• **Your goal**: Can you write what comes next in the fishing trip blog post, picking up after its last line about the storm getting worse past the next mountain range?

━━━━━ Text excerpt

Due to time constraints, we fished faster than I’d like and just a short stretch but we managed to catch close to 50 trout. The biggest was only 9″ but that is an increase from last summer. Check out the GoPro video on our YouTube Page.

The trick to fishing these small waters is not to overlook any spots that might potentially hold a fish. Most people I know like to fish bigger pools as they tend to be easy to fish and hold the largest specimens. In general, these small brooks have the potential to hold a fish in every hole that offers some protection and especially if the water is deeper. I will drop my bait in just about every spot possible. Brook trout feed aggressively, especially in these small streams, so most times if there is a fish near the bite will be quick.

We fished worms for the entire trip. I like using spinners but treble hooks don’t always work well with their small mouths. I never seem to remember my fly rod either… Maybe next time!

Here’s a few pics from the trip.

At the upper end of the stretch we fished there is a nice bedrock slide. It’s a bit steeper and longer than it looks in this picture. Not to mention slippery!

I even got to end the day with a few bass!

5-16-12 – Stormy Day Of Fishing

A buddy and I made plans to head to my camp Wednesday after work in hopes that the warming water temps would be pushing the smallmouth up towards shore for the spawn. On a recent trip (Finally Put The Boat In), we found that some bass were moving up but overall only a few fish had made the seasonal migration. After a few more days, it was sure to be good!

Mid day, the weather service began issuing severe thunderstorm warnings across the state but the skies were still blue and there was no wind. Perfect day for bed fishing! Of course, as I started on my way home, the skies as I crested the heights in Northfield were dark and stormy. We figured we had at least an hour on the water before the weather would push us off or sink the boat as we tried. Either way we were going fishing!

It got worse than this after the next mountain range!

━━━━━━━━━━
━━━━━ Data to examine

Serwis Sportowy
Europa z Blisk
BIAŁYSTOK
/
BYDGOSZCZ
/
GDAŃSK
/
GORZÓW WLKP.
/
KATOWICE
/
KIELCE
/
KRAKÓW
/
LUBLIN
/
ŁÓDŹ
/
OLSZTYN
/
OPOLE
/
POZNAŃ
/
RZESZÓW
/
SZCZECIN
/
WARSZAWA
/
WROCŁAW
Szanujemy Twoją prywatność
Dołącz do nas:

━━━━━━━━━━
━━━━━ Data to examine

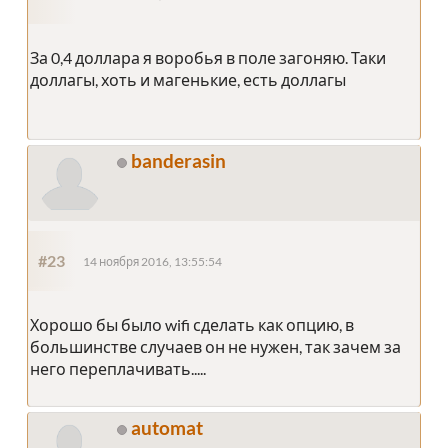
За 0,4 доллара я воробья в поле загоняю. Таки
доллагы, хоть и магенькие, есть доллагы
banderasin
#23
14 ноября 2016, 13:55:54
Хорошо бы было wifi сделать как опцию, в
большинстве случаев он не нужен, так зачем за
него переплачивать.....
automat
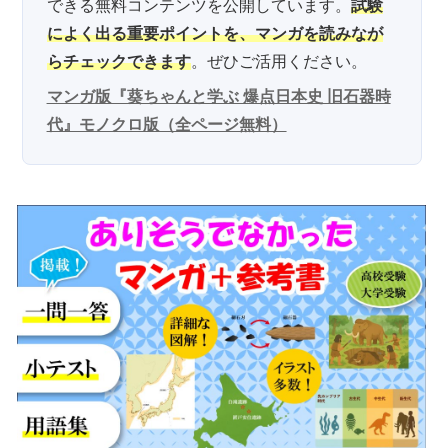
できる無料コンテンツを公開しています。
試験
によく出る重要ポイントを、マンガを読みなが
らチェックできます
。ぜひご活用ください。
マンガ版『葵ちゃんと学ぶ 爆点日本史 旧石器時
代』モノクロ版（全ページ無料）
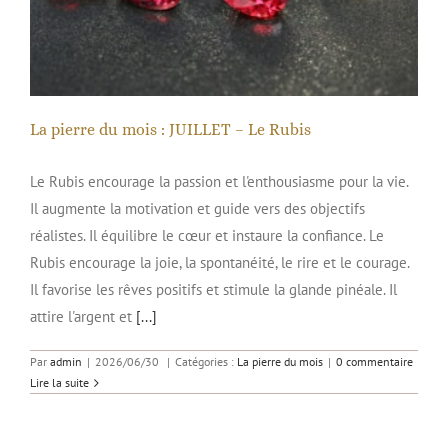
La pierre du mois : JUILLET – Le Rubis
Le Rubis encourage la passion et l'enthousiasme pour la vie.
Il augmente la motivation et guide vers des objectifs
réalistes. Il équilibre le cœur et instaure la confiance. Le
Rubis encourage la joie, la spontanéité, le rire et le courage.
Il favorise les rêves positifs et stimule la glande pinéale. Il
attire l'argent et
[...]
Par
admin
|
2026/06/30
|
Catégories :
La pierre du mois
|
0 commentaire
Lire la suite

━━━━━━━━━━

• **Expected output**:
We got on the water with clear skies above us but darkness on the horizon. The first few casts produced bites but we were still only able to boat a few fish throughout the day. The fish that were biting were right on shore but as we drifted along, we came across many beds in the 5-7′ depth range. Very unusual for the lake we were on from the years that I’ve been at it. I guess the lake needs a few more days till its worth going back again.

We fished a good portion of the west shore as it provided the best seclusion from the wind and in past years has held more fish than anywhere else on the lake. Not necessarily the biggest fish though. As we went along with on our drift, the clouds crept closer and closer until we hit a point that opened us up onto the widest part of the lake. This was when we realized we needed to make a change  if we hoped to get out of white caps and heavy winds.

Not wanting to fish the same shore again, we went across to the south east end of the lake where the wind looked manageable. Boy were we wrong… We fished that stretch of shore faster than ever before. It was nearly impossible to effectively fish a cast with anything but a crankbait. As we reached the southern extent of the beat it started raining a bit. We called it for the time and started motoring back to the dock. The waves were splashing over the boat making the ride back not very enjoyable.

After unloading the boat, we decided to hang close to camp in case the skies cleared. We figured the best way to pass the time was with some brookies. We fished two small brooks and a beaver pond with a few fish taking the bait. Native brookies have some of the best colors in the wild world! We posted a video of one brookie  on our Facebook page. It was just after 7 pm at this point and we decided with the sparse thunder booms still lingering, we shouldn’t get back out in an aluminum boat! I knew of another smaller pond with bass in it on the way home so we beat feet there to look for some beds within casting distance of shore.

We were successful in finding some beds that we could cast to. The first bed we found had two bass on it. One male and one female. We could tell there was both because they were doing a mating dance where the male was nudging the female in an attempt to release some eggs. It was pretty cool to see. I wish I had my underwater camera to try to get some footage of it! We were able to catch the male once. You can see a video of the bass on our Facebook page as well.

Even with the poor weather conditions the day was still a success in my book!

5-11-12 – Finally Put The Boat In

So after a few full weeks of working every day it was a nice to have a personal day. At least until 4pm when I had to go to my weekend job that is! I came across a few cool things since my last post.

In the past two weeks, I came across seven license plates. Six were old and just one was a newer model. Here’s one of the better pictures I managed to take in the cold water before my hands froze.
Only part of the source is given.